* **Activity**
In full and unchanged, output the entries that follow.

- Opening Delimiter -

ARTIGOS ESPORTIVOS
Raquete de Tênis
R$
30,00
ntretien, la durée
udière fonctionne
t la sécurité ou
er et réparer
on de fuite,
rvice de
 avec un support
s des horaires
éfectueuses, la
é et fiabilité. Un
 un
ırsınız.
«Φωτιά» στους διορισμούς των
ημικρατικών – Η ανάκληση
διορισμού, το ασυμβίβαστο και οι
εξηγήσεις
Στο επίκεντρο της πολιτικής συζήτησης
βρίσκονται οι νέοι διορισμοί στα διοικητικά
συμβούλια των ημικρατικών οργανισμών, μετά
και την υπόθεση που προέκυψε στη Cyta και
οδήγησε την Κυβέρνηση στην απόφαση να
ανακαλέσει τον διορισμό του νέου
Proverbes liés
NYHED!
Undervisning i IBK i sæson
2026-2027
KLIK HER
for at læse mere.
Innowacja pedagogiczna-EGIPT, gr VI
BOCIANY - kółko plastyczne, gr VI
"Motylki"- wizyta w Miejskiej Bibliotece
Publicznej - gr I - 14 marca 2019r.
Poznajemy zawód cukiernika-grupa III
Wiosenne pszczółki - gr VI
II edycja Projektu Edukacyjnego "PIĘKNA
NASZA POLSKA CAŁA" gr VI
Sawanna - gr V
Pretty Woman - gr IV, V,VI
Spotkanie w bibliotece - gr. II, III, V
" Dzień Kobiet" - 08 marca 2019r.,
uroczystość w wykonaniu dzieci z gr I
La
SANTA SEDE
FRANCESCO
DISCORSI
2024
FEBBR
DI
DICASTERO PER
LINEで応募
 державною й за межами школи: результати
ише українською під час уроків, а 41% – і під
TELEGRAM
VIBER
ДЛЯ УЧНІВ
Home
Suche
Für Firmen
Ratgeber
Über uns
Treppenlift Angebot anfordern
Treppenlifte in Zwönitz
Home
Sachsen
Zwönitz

- Closing Delimiter -

* **Response for this exercise**
ARTIGOS ESPORTIVOS
Raquete de Tênis
R$
30,00
ntretien, la durée
udière fonctionne
t la sécurité ou
er et réparer
on de fuite,
rvice de
 avec un support
s des horaires
éfectueuses, la
é et fiabilité. Un
 un
ırsınız.
«Φωτιά» στους διορισμούς των
ημικρατικών – Η ανάκληση
διορισμού, το ασυμβίβαστο και οι
εξηγήσεις
Στο επίκεντρο της πολιτικής συζήτησης
βρίσκονται οι νέοι διορισμοί στα διοικητικά
συμβούλια των ημικρατικών οργανισμών, μετά
και την υπόθεση που προέκυψε στη Cyta και
οδήγησε την Κυβέρνηση στην απόφαση να
ανακαλέσει τον διορισμό του νέου
Proverbes liés
NYHED!
Undervisning i IBK i sæson
2026-2027
KLIK HER
for at læse mere.
Innowacja pedagogiczna-EGIPT, gr VI
BOCIANY - kółko plastyczne, gr VI
"Motylki"- wizyta w Miejskiej Bibliotece
Publicznej - gr I - 14 marca 2019r.
Poznajemy zawód cukiernika-grupa III
Wiosenne pszczółki - gr VI
II edycja Projektu Edukacyjnego "PIĘKNA
NASZA POLSKA CAŁA" gr VI
Sawanna - gr V
Pretty Woman - gr IV, V,VI
Spotkanie w bibliotece - gr. II, III, V
" Dzień Kobiet" - 08 marca 2019r.,
uroczystość w wykonaniu dzieci z gr I
La
SANTA SEDE
FRANCESCO
DISCORSI
2024
FEBBR
DI
DICASTERO PER
LINEで応募
 державною й за межами школи: результати
ише українською під час уроків, а 41% – і під
TELEGRAM
VIBER
ДЛЯ УЧНІВ
Home
Suche
Für Firmen
Ratgeber
Über uns
Treppenlift Angebot anfordern
Treppenlifte in Zwönitz
Home
Sachsen
Zwönitz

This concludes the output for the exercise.